§ READING PASSAGE

*****

Economy
Nigeria’s Oil, Gas Export Sales Rise 180.3%
By Adedapo Adesanya
Nigeria witnessed a 180.3 per cent increase in the total crude oil and gas export sales in May, standing at $219.8 million compared to the value in April 2021.
The Nigerian National Petroleum Corporation (NNPC) disclosed in its Monthly Financial and Operation Report (MFOR) for the month of May 2021 that crude oil export sales contributed $181.2 million (82.5 per cent) of the dollar transactions compared with $4.22 million contributions in the previous month.
Similarly, the export gas sales component stood at $38.6 million in May.
The MFOR showed that between May 2020 and May 2021, the corporation exported crude oil and gas worth $1.6 billion, while natural gas production in the country increased by 6.2 per cent at 222.23 billion cubic feet in May 2021.
The report noted that, “In the gas sector, natural gas production in the month under review increased by 6.19 per cent to 222.23 billion cubic feet (bcf) compared with output in the previous month, translating to an average production of 7,177.53 million standard cubic feet (mmscf) of gas per day.
“For the period May 2020 to May 2021, a total of 2,898.34 bcf of gas was produced, representing an average daily production of 7,322.94mmscf during the period.
“Period-to-date production from Joint Ventures (JVs), Production Sharing Contracts (PSCs) and Nigerian Petroleum Development Company (NPDC) contributed about 60.94 per cent, 20.04 per cent and 18.99 per cent respectively.
“Out of the 216.29 bcf of gas produced in May 2021, a total of 133.56 bcf was commercialised, consisting of 44.02bcf and 89.54 bcf for the domestic and export markets respectively.”
This translates to a total supply of 1,419.83 mmscfd of gas to the domestic market and 2,893.66 mmscfd to the export market for the month.

*****

§ EXCERPTED DATA

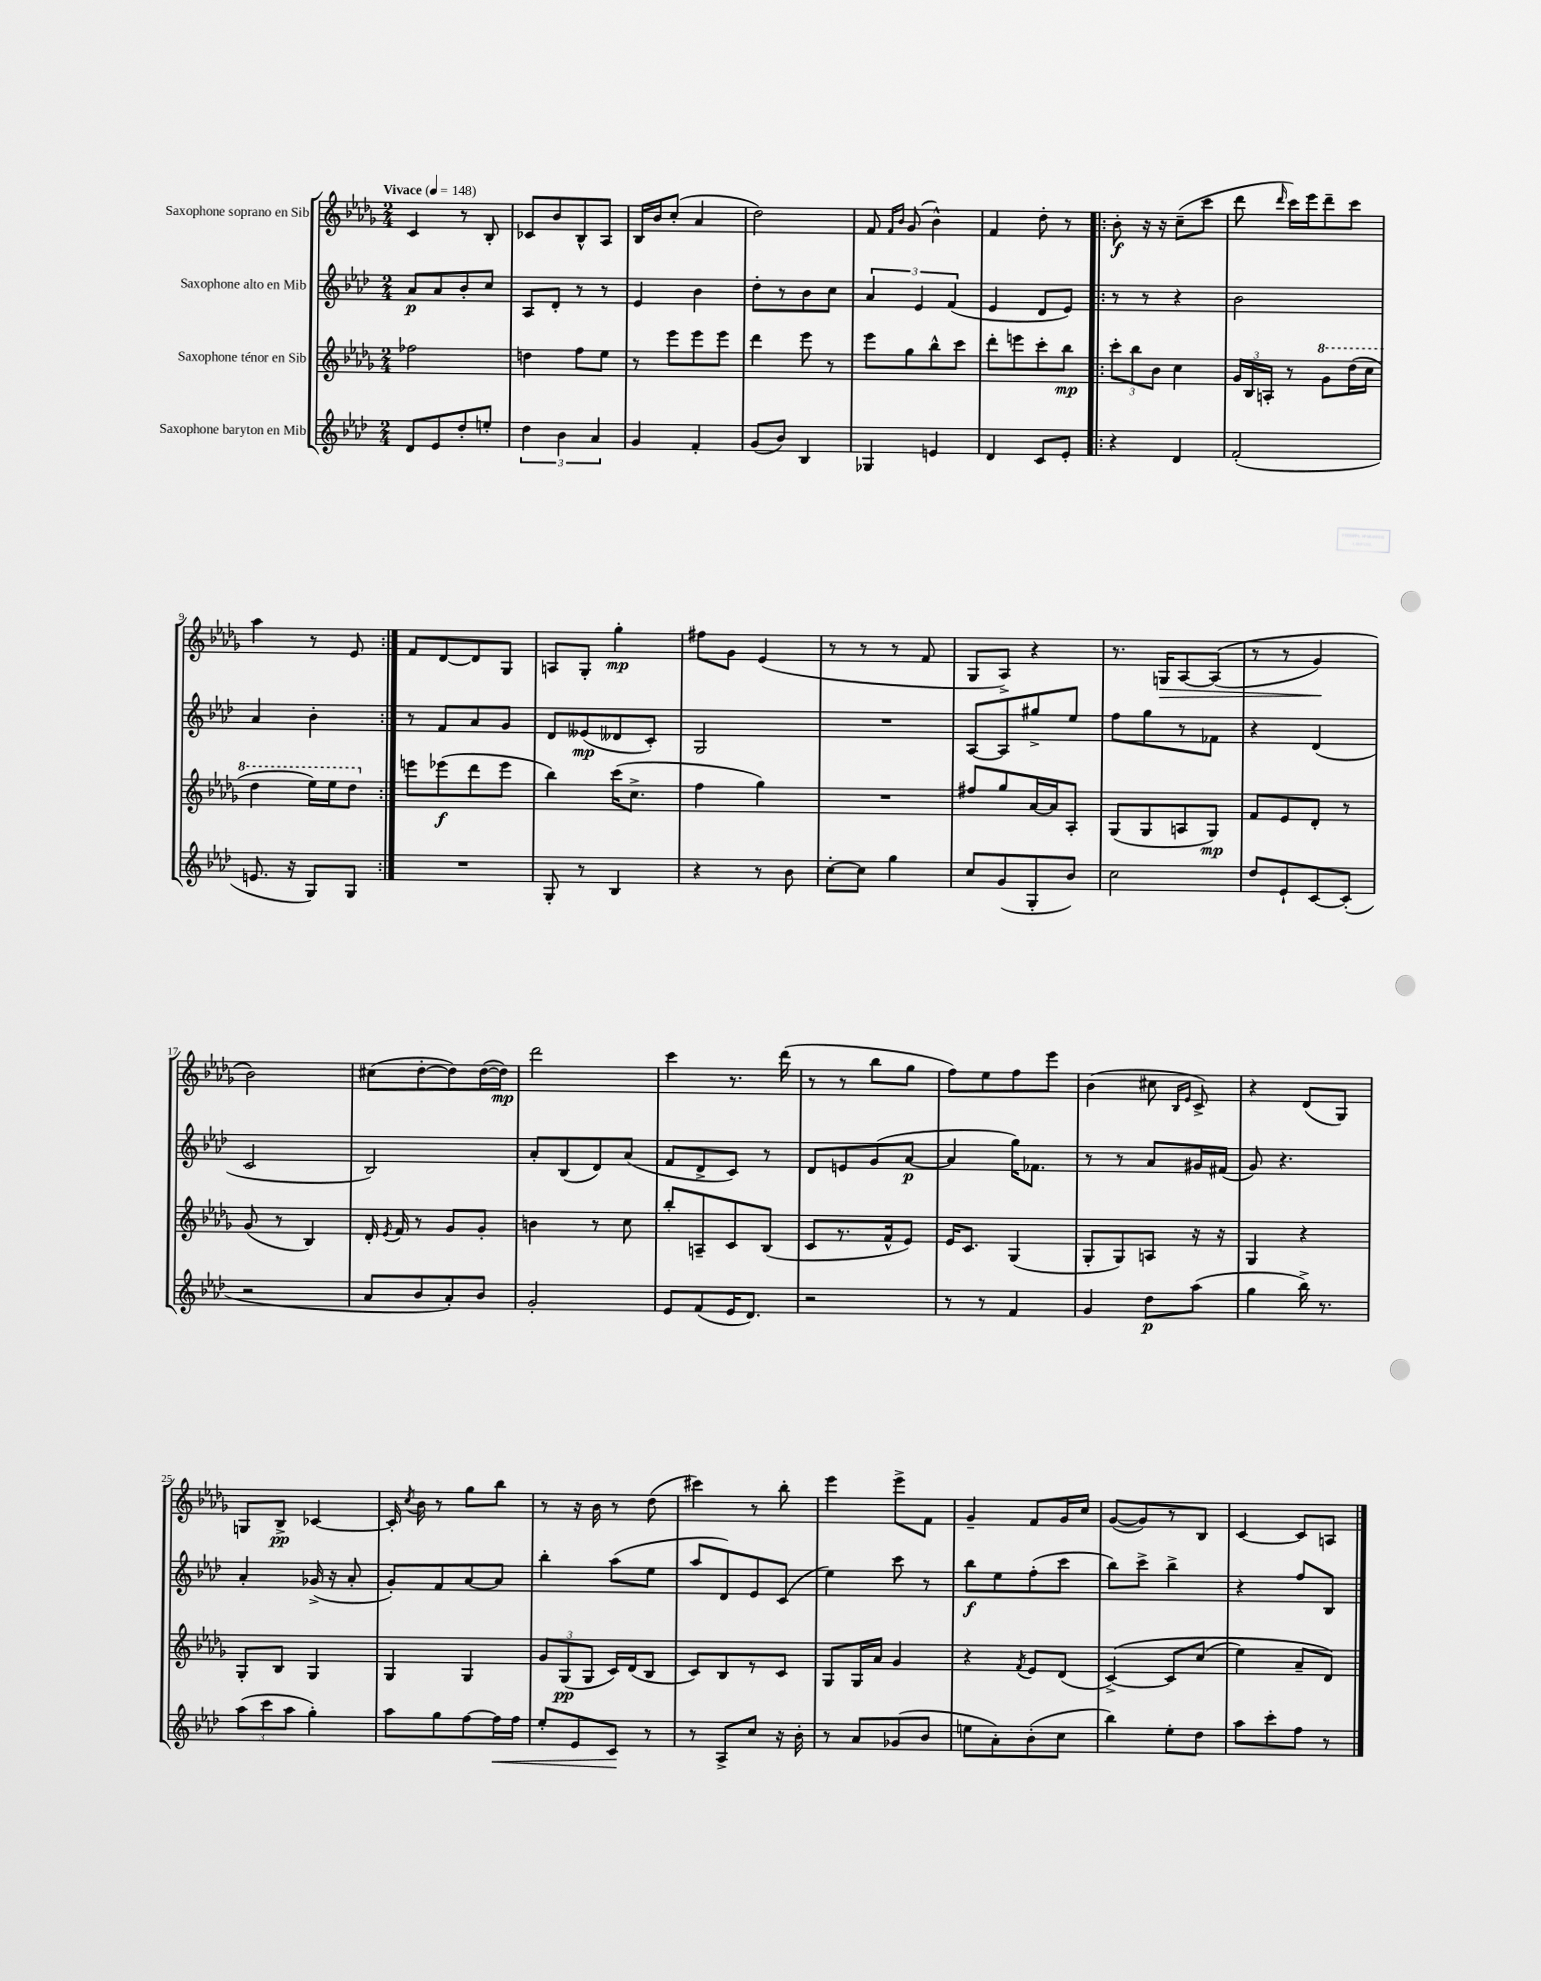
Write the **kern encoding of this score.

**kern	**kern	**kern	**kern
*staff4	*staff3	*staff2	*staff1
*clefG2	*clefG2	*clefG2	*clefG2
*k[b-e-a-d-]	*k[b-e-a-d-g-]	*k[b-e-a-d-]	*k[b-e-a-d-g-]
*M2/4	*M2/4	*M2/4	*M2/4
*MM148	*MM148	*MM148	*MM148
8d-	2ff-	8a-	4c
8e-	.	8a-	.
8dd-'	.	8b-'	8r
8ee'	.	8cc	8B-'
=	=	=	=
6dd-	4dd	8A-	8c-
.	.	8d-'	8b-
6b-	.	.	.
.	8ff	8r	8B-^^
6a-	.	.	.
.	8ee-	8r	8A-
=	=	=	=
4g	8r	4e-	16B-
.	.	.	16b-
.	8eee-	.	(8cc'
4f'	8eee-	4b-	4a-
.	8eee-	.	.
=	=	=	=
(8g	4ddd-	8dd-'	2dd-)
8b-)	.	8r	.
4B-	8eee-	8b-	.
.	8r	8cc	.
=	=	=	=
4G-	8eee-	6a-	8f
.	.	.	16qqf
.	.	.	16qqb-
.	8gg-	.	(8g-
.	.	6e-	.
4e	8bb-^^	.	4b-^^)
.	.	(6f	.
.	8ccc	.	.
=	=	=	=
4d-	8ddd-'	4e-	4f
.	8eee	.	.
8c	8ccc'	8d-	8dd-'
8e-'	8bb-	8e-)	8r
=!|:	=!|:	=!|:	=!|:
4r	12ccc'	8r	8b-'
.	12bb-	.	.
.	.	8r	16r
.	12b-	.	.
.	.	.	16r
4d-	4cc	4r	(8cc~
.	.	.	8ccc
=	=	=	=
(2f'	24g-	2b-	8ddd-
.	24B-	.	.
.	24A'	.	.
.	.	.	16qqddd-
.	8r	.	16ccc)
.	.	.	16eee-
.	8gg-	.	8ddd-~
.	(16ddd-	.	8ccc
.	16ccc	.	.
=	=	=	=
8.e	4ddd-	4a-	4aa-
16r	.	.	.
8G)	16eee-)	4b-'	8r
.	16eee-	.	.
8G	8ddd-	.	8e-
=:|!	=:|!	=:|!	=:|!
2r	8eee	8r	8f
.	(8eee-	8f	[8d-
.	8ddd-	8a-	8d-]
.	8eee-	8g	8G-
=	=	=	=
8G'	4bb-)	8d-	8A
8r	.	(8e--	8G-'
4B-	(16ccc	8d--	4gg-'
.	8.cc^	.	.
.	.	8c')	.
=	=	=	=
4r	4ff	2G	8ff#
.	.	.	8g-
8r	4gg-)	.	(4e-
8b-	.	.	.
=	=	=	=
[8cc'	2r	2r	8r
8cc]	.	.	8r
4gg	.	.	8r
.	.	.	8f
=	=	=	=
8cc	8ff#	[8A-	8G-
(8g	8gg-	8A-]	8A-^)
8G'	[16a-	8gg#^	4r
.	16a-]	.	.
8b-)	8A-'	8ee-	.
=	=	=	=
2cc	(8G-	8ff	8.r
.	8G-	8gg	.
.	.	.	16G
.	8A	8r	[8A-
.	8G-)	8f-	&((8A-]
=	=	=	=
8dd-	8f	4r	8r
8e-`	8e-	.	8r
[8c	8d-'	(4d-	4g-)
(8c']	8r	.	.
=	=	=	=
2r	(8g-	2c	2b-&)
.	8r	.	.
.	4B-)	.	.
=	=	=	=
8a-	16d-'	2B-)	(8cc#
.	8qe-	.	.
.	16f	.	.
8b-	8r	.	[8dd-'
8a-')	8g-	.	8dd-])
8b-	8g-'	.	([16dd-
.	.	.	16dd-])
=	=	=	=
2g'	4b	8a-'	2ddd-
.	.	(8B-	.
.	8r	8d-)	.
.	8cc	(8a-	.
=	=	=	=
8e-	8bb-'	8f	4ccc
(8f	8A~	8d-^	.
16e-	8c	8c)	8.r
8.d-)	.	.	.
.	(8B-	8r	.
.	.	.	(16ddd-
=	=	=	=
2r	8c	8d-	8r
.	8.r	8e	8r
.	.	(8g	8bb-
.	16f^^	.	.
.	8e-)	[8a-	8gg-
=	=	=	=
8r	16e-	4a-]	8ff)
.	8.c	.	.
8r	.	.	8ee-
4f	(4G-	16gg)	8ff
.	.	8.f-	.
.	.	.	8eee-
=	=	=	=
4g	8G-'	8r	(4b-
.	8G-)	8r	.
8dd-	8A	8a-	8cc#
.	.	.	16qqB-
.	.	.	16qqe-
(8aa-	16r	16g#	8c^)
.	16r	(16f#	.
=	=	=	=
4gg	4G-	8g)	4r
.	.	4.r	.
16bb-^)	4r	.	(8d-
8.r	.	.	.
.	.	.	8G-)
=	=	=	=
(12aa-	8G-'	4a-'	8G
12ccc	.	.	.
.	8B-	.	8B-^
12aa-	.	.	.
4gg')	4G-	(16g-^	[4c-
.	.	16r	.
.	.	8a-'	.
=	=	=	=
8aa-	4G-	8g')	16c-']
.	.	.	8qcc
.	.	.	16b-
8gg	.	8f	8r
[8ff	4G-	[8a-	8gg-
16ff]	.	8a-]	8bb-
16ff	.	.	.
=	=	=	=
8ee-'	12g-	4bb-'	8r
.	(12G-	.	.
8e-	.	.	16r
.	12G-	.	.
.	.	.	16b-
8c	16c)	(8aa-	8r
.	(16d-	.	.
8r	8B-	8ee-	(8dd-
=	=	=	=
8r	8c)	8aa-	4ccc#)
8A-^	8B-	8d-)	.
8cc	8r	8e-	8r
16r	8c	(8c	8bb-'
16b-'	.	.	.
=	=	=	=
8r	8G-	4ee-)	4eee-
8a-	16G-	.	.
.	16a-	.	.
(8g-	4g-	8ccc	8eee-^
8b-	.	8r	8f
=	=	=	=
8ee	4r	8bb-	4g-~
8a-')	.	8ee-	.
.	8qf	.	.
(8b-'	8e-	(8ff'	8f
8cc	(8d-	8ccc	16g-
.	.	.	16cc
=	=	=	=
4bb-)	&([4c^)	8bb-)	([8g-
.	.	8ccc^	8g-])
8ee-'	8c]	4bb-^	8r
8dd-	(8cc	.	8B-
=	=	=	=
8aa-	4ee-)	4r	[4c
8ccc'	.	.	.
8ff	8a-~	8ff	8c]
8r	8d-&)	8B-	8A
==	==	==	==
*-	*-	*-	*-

*****

§ YOUR OBJECTIVE
Write the next few sentences of the article on Nigeria's oil and gas export sales, continuing after its last sentence.

§ SOLVED PROBLEM
This, it said, implied that 61.8 per cent of the average daily gas produced was commercialised, while the balance of 38.2 per cent was either re-injected, used as upstream fuel or flared.
In the downstream sector, the report indicated that the Petroleum Products Marketing Company (PPMC), a downstream subsidiary of the NNPC, posted a total sum of N295.7 billion from the sales of petroleum products in the month under review, compared with N220.1 billion sales in April 2021.
“Total revenues generated from the sales of petroleum products for the period of May 2020 to May 2021 stood at N2.345 trillion where Premium Motor Spirit (PMS), also known as petrol, contributed about 99.6 per cent of the total sales with a value of N2.336 trillion.
“In terms of volume, the figure translated to a total of 2.241 billion litres of white products sold and distributed by PPMC in the month under review, compared with 1.673 billion litres in the month of April
“Total sales of petroleum products for the period of May 2020 to May 2021 stood at 18.651 billion litres and PMS accounted for 99.69 per cent of total volume,’’ it added.
The state oil company noted that in May, 64 pipeline points were vandalised representing a 39.1 per cent increase from the 46 points recorded in April 2021.
It noted that the Port Harcourt area accounted for 65 per cent, while Mosimi and Kaduna Areas accounted for 30 per cent and five per cent respectively of the vandalised points.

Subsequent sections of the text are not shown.